Work item
Output every line below exactly, please, omitting pictures.

Information given

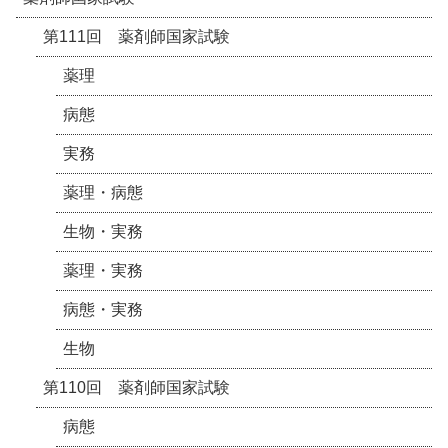
第111回 薬剤師国家試験
薬理
病態
実務
薬理・病態
生物・実務
薬理・実務
病態・実務
生物
第110回 薬剤師国家試験
病態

Expected answer
第111回 薬剤師国家試験
薬理
病態
実務
薬理・病態
生物・実務
薬理・実務
病態・実務
生物
第110回 薬剤師国家試験
病態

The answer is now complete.